CIR LANÇA VÍDEO DO FUNDO INDÍGENA RUTÎ DURANTE A COP 30

O lançamento ocorreu na manhã desta sexta-feira (14), na COP30, durante a plenária “Povos Indígenas e o Artigo 6: Perspectivas a partir do programa Kuntari Katu.

Desenvolvido nos territórios indígenas em Roraima, o vídeo mostra a rica produção sustentável de famílias indígenas contempladas no primeiro edital do Fundo Indígena Rutî, lançado em março de 2025.

A coordenadora do Fundo Indígena Rutî, do Conselho Indígena de Roraima (CIR), Josimara Baré, especialista em financiamento climático que também integra o Programa Kuntari Katu, apresentou o vídeo para os participantes. Durante o discurso Baré, pontuou sobre o financiamento climático direto e reforçou a participação dos povos Indígenas nas mesas de negociações.

"Nós temos uma rede de Fundos Comunitários da Amazônia Brasileira, e trago aqui os resultados que deram certo de que são esses fundos geridos por nós indígenas para indígenas. o Fundo Indígena Rutî é um dos casos de sucessos, como vocês observaram no vídeo, um sonho das lideranças de Roraima", disse Josimara.

A coordenadora citou ainda o TFFF (Fundo Florestas Tropicais para Sempre), iniciativa do Governo Federal para criar um mecanismo financeiro que remunera países pela preservação de suas florestas tropicais.
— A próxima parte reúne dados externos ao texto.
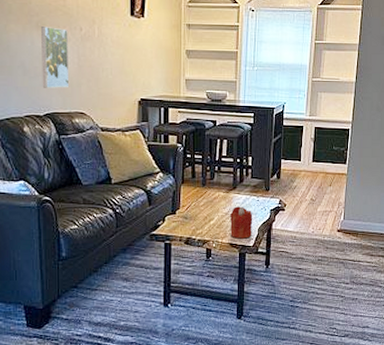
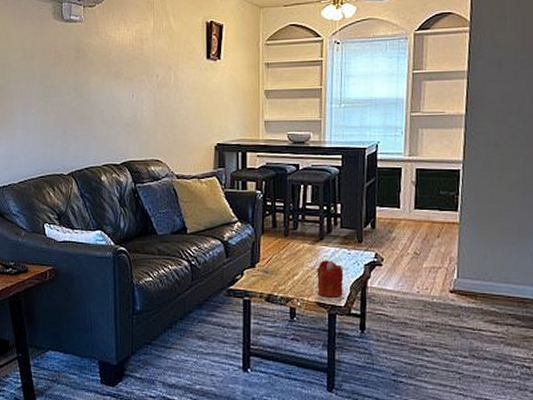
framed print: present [41,27,70,88] -> none [119,76,146,137]

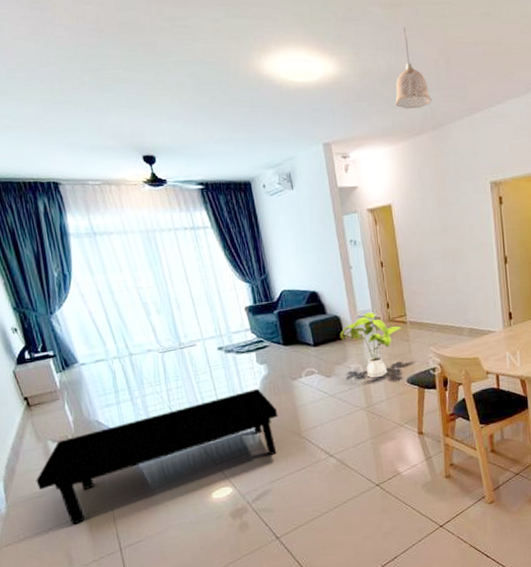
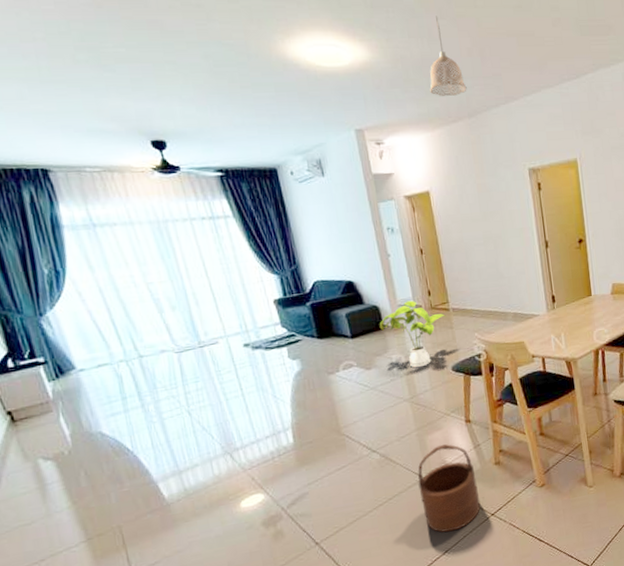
coffee table: present [36,388,278,525] -> none [23,385,314,553]
wooden bucket: none [371,454,430,539] -> present [418,444,481,533]

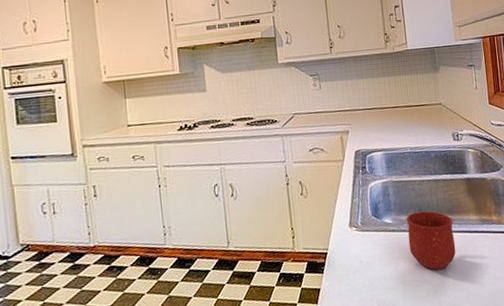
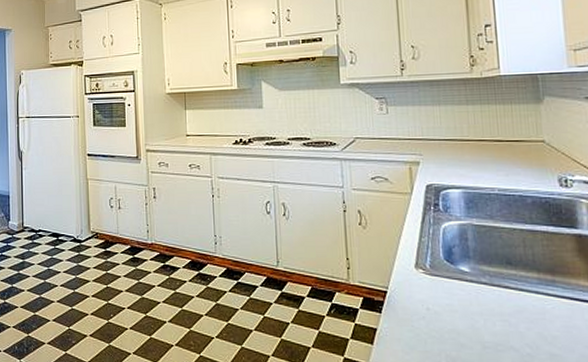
mug: present [406,211,456,270] -> none [489,265,558,338]

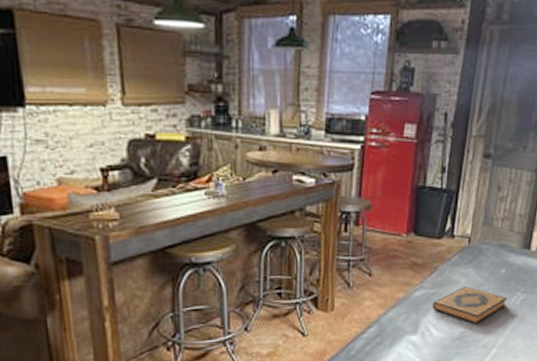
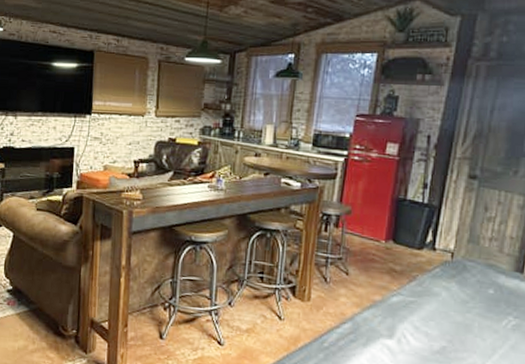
hardback book: present [433,286,508,325] -> none [411,300,497,342]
Lançamento do vídeo do Fundo Indígena Rutî/CIR. Fotos: Ascom/CIR

A plenária foi composta por Juliana de Moraes, consultora do IPAM, Kanaiaku Kamaiurá, integrante do Programa Kuntari Katu, Lucas Marubo, integrante do Programa Kuntari Katu e Ana Carolina Amaral, jornalista e fundadora da The Next, além do representante do MPI.

Kaianaku Fogaça Kamaiur, especialista no artigo 6, Programa Kuntari Kati, tem acompanhado os processos de negociação do artigo 6 para povos indígenas o artigo 6 do artigo de Paris, destacou a importância da participação nas mesas decisórias

" Apesar de fazer parte da própria constituição federal os povos Indígenas ainda são invisíveis, por isso é importante a nossa participação nesses espaços e eu tenho acompanhado essas negociações, e nós temos vários desafios, principalmente os assédios vindos dos grandes empreendimentos, reforço que o mercado de carbono não é uma prioridade para os povos Indígenas, e nós temos poder de decisão se vamos querer ou não", afirmou Kaianaku.

Lucas Marubo, do Vale do Javari, assessor parlamentar do Programa Kuntari Kati, no discurso pediu a proteção e demarcação dos territórios indígenas.

"Eu reforço aqui que tem como falar em mudanças climáticas sem falar de demarcação das terras indígenas, isso vale para todos que acompanham esse debate, todos os dias temos os nossos direitos violados, principalmente com a vigência da lei do Marco Temporal, precisamos ser ouvidos antes que seja tarde demais", concluiu Marubo.

Marubo, pediu respeito ao direito de consulta aos povos Indígenas, citando o assédio que as lideranças do território Javari tem sofrido.

A plenária foi realizada pelo Instituto de Pesquisa Ambiental da Amazônia (IPAM), em parceria com o Ministério dos Povos Indígenas (MPI) e o Programa Kuntari Katu.